§ **What is expected**
Across all of the records below, determine the number of lines containing the string "Liverpool"; reply with that number only.

§ **Data excerpts**
┌────────
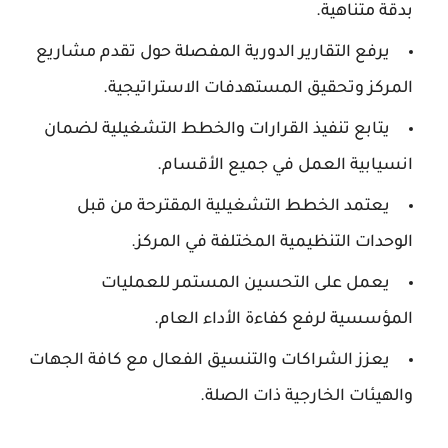
بدقة متناهية.
يرفع التقارير الدورية المفصلة حول تقدم مشاريع
المركز وتحقيق المستهدفات الاستراتيجية.
يتابع تنفيذ القرارات والخطط التشغيلية لضمان
انسيابية العمل في جميع الأقسام.
يعتمد الخطط التشغيلية المقترحة من قبل
الوحدات التنظيمية المختلفة في المركز.
يعمل على التحسين المستمر للعمليات
المؤسسية لرفع كفاءة الأداء العام.
يعزز الشراكات والتنسيق الفعال مع كافة الجهات
والهيئات الخارجية ذات الصلة.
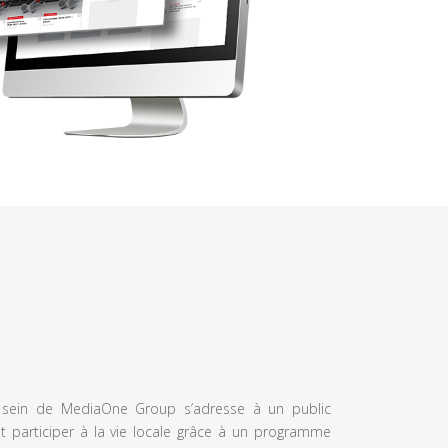
u sein de MediaOne Group s’adresse à un public
et participer à la vie locale grâce à un programme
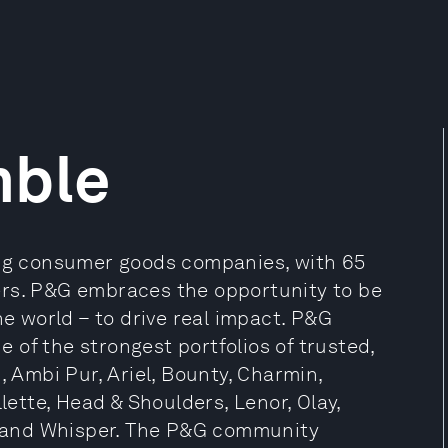
mble
ing consumer goods companies, with 65
ers. P&G embraces the opportunity to be
he world – to drive real impact. P&G
of the strongest portfolios of trusted,
, Ambi Pur, Ariel, Bounty, Charmin,
lette, Head & Shoulders, Lenor, Olay,
ks and Whisper. The P&G community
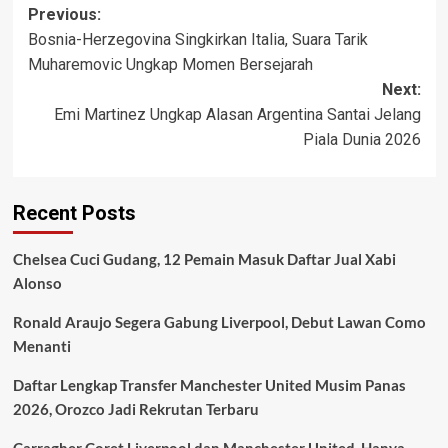
Post
Previous:
Bosnia-Herzegovina Singkirkan Italia, Suara Tarik
navigation
Muharemovic Ungkap Momen Bersejarah
Next:
Emi Martinez Ungkap Alasan Argentina Santai Jelang
Piala Dunia 2026
Recent Posts
Chelsea Cuci Gudang, 12 Pemain Masuk Daftar Jual Xabi
Alonso
Ronald Araujo Segera Gabung Liverpool, Debut Lawan Como
Menanti
Daftar Lengkap Transfer Manchester United Musim Panas
2026, Orozco Jadi Rekrutan Terbaru
Carragher Coret Liverpool dan Manchester United, Hanya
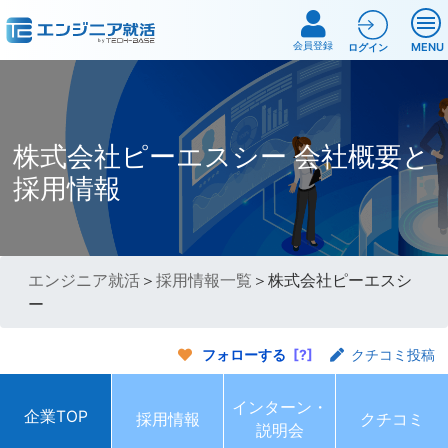
会員登録
MENU
ログイン
株式会社ピーエスシー 会社概要と
採用情報
エンジニア就活
＞
採用情報一覧
＞株式会社ピーエスシ
ー
フォローする
[?]
クチコミ投稿
インターン・
企業TOP
採用情報
クチコミ
説明会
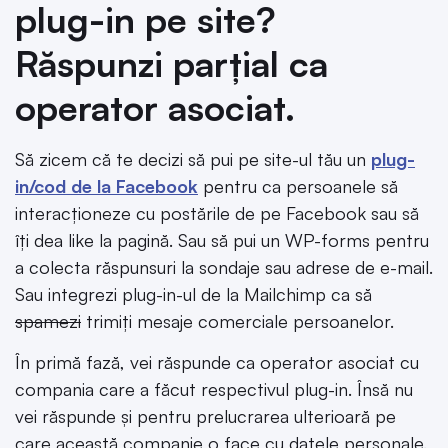
plug-in pe site?
Răspunzi parțial ca
operator asociat.
Să zicem că te decizi să pui pe site-ul tău un
plug-
in/cod de la Facebook
pentru ca persoanele să
interacționeze cu postările de pe Facebook sau să
îți dea like la pagină. Sau să pui un WP-forms pentru
a colecta răspunsuri la sondaje sau adrese de e-mail.
Sau integrezi plug-in-ul de la Mailchimp ca să
spamezi
trimiți mesaje comerciale persoanelor.
În primă fază, vei răspunde ca operator asociat cu
compania care a făcut respectivul plug-in. Însă nu
vei răspunde și pentru prelucrarea ulterioară pe
care această companie o face cu datele personale.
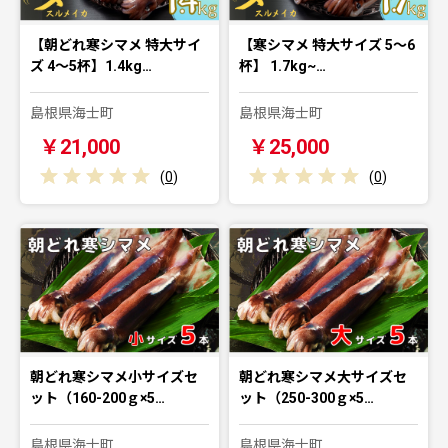
【朝どれ寒シマメ 特大サイ
【寒シマメ 特大サイズ 5～6
ズ 4～5杯】1.4kg…
杯】 1.7kg~…
島根県海士町
島根県海士町
￥21,000
￥25,000
(
0
)
(
0
)
朝どれ寒シマメ小サイズセ
朝どれ寒シマメ大サイズセ
ット（160-200ｇ×5…
ット（250-300ｇ×5…
島根県海士町
島根県海士町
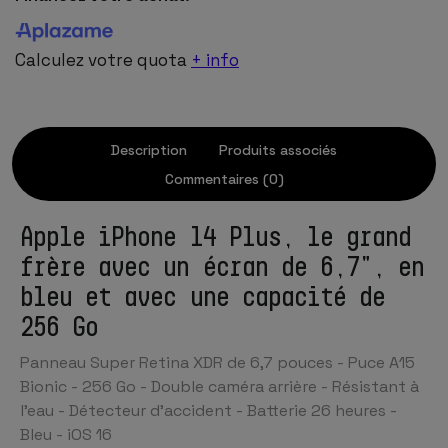
Calculez votre quota
+ info
Description
Produits associés
Commentaires (0)
Apple iPhone 14 Plus, le grand
frère avec un écran de 6,7", en
bleu et avec une capacité de
256 Go
Panneau Super Retina XDR de 6,7 pouces - Puce A15
Bionic - 256 Go - Double caméra arrière - Résistant à
l'eau - Détecteur d'accident - Batterie 26 heures -
Bleu - iOS 16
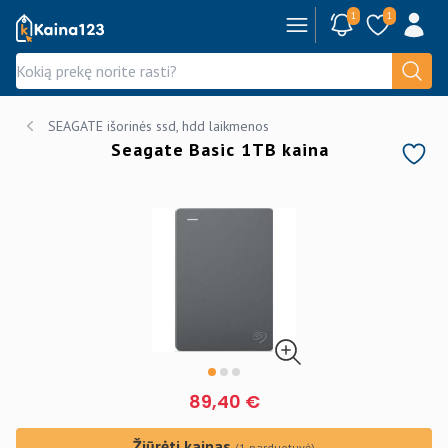
1
1
Kaina123.lt
SEAGATE išorinės ssd, hdd laikmenos
Seagate Basic 1TB kaina
89,40 €
Žiūrėti kainas
(1 parduotuvė)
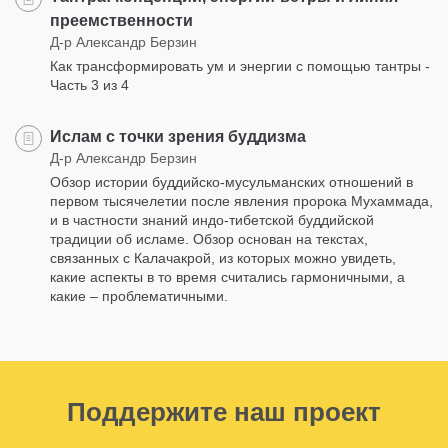
преемственности
Д-р Александр Берзин
Как трансформировать ум и энергии с помощью тантры -
Часть 3 из 4
Ислам с точки зрения буддизма
Д-р Александр Берзин
Обзор истории буддийско-мусульманских отношений в
первом тысячелетии после явления пророка Мухаммада,
и в частности знаний индо-тибетской буддийской
традиции об исламе. Обзор основан на текстах,
связанных с Калачакрой, из которых можно увидеть,
какие аспекты в то время считались гармоничными, а
какие – проблематичными.
Поддержите наш проект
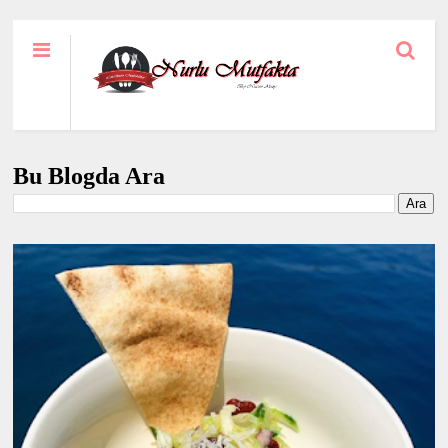
Bu Blogda Ara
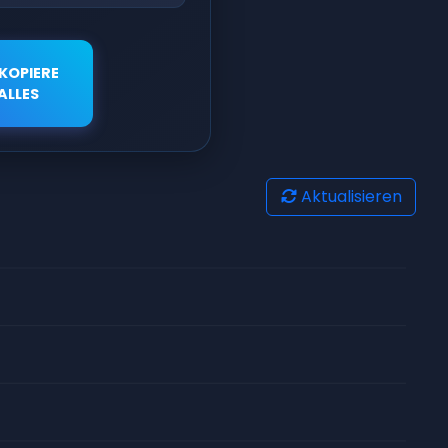
KOPIERE
ALLES
Aktualisieren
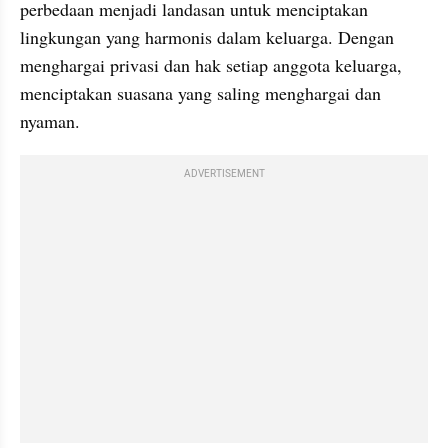
perbedaan menjadi landasan untuk menciptakan 
lingkungan yang harmonis dalam keluarga. Dengan 
menghargai privasi dan hak setiap anggota keluarga, 
menciptakan suasana yang saling menghargai dan 
nyaman.
ADVERTISEMENT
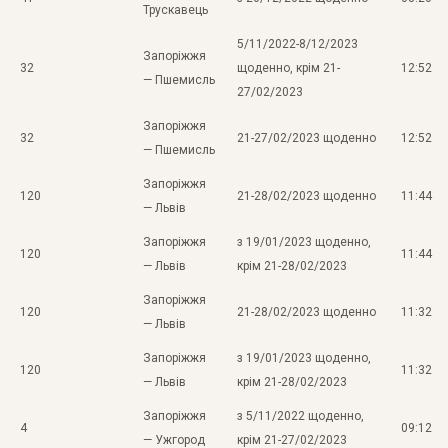
Трускавець
5/11/2022-8/12/2023
Запоріжжя
32
щоденно, крім 21-
12:52
— Пшемисль
27/02/2023
Запоріжжя
32
21-27/02/2023 щоденно
12:52
— Пшемисль
Запоріжжя
120
21-28/02/2023 щоденно
11:44
— Львів
Запоріжжя
з 19/01/2023 щоденно,
120
11:44
— Львів
крім 21-28/02/2023
Запоріжжя
120
21-28/02/2023 щоденно
11:32
— Львів
Запоріжжя
з 19/01/2023 щоденно,
120
11:32
— Львів
крім 21-28/02/2023
Запоріжжя
з 5/11/2022 щоденно,
4
09:12
— Ужгород
крім 21-27/02/2023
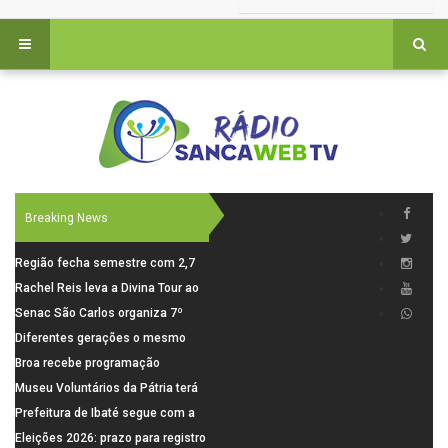
Breaking News
Região fecha semestre com 2,7
mil novosempregos e retoma
Rachel Reis leva a Divina Tour ao
saldo positivo em junho
interior de São Paulo com shows
Senac São Carlos organiza 7º
inéditos em São Carlos e Jundiaí
Fórum Internacional Senac de
Diferentes gerações o mesmo
Educadores com debates sobre
amor: pais do Saae contam como
Broa recebe programação
pensamento crítico, leitura e
a paternidade transformou suas
esportiva com corrida, vela e
Museu Voluntários da Pátria terá
diversidade
histórias
demonstração de paramotor
horário especial nesta segunda-
Prefeitura de Ibaté segue com a
feira (10)
Campanha do Agasalho segue
Eleições 2026: prazo para registro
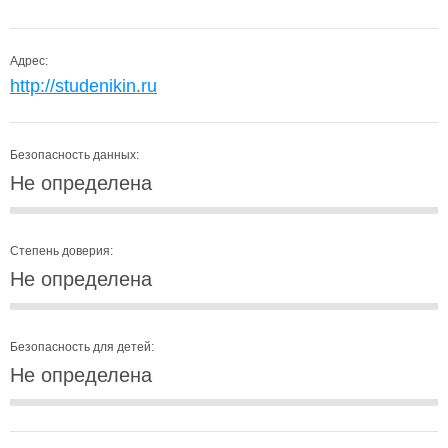
Адрес:
http://studenikin.ru
Безопасность данных:
Не определена
Степень доверия:
Не определена
Безопасность для детей:
Не определена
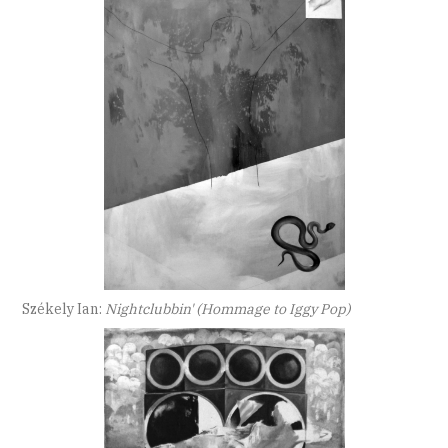
Székely Ian:
Nightclubbin' (Hommage to Iggy Pop)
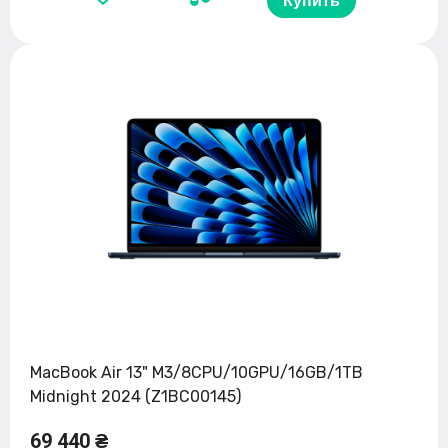
Купить
MacBook Air 13" M3/8CPU/10GPU/16GB/1TB
Midnight 2024 (Z1BC00145)
69 440 ₴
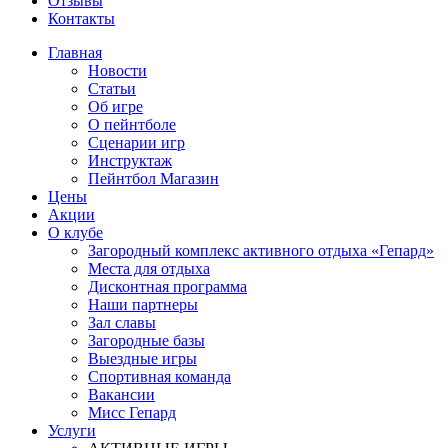
Отзывы
Контакты
Главная
Новости
Статьи
Об игре
О пейнтболе
Сценарии игр
Инструктаж
Пейнтбол Магазин
Цены
Акции
О клубе
Загородный комплекс активного отдыха «Гепард»
Места для отдыха
Дисконтная программа
Наши партнеры
Зал славы
Загородные базы
Выездные игры
Спортивная команда
Вакансии
Мисс Гепард
Услуги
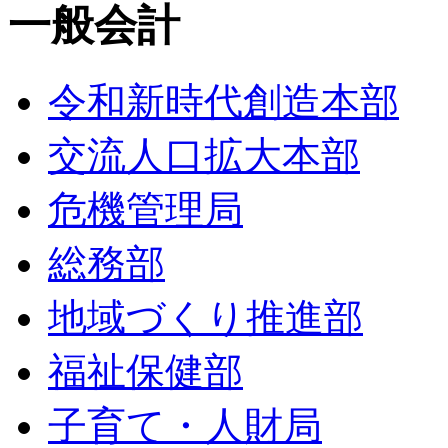
一般会計
令和新時代創造本部
交流人口拡大本部
危機管理局
総務部
地域づくり推進部
福祉保健部
子育て・人財局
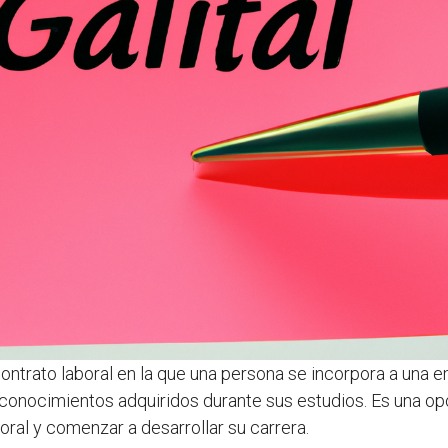
ntrato laboral en la que una persona se incorpora a una e
 conocimientos adquiridos durante sus estudios. Es una op
ral y comenzar a desarrollar su carrera.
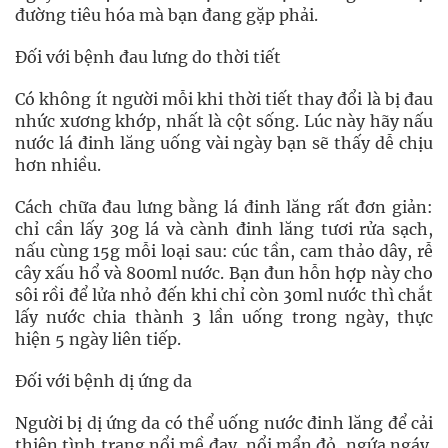
đường tiêu hóa mà bạn đang gặp phải.
Đối với bệnh đau lưng do thời tiết
Có không ít người mỗi khi thời tiết thay đổi là bị đau
nhức xương khớp, nhất là cột sống. Lúc này hãy nấu
nước lá đinh lăng uống vài ngày bạn sẽ thấy dễ chịu
hơn nhiều.
Cách chữa đau lưng bằng lá đinh lăng rất đơn giản:
chỉ cần lấy 30g lá và cành đinh lăng tươi rửa sạch,
nấu cùng 15g mỗi loại sau: cúc tần, cam thảo dây, rễ
cây xấu hổ và 800ml nước. Bạn đun hỗn hợp này cho
sôi rồi để lửa nhỏ đến khi chỉ còn 30ml nước thì chắt
lấy nước chia thành 3 lần uống trong ngày, thực
hiện 5 ngày liên tiếp.
Đối với bệnh dị ứng da
Người bị dị ứng da có thể uống nước đinh lăng để cải
thiện tình trạng nổi mề đay, nổi mẩn đỏ, ngứa ngáy.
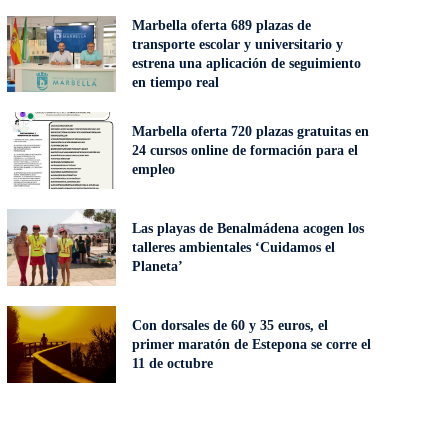
Marbella oferta 689 plazas de
transporte escolar y universitario y
estrena una aplicación de seguimiento
en tiempo real
Marbella oferta 720 plazas gratuitas en
24 cursos online de formación para el
empleo
Las playas de Benalmádena acogen los
talleres ambientales ‘Cuidamos el
Planeta’
Con dorsales de 60 y 35 euros, el
primer maratón de Estepona se corre el
11 de octubre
└────────
§ **Answer to the exercise**
2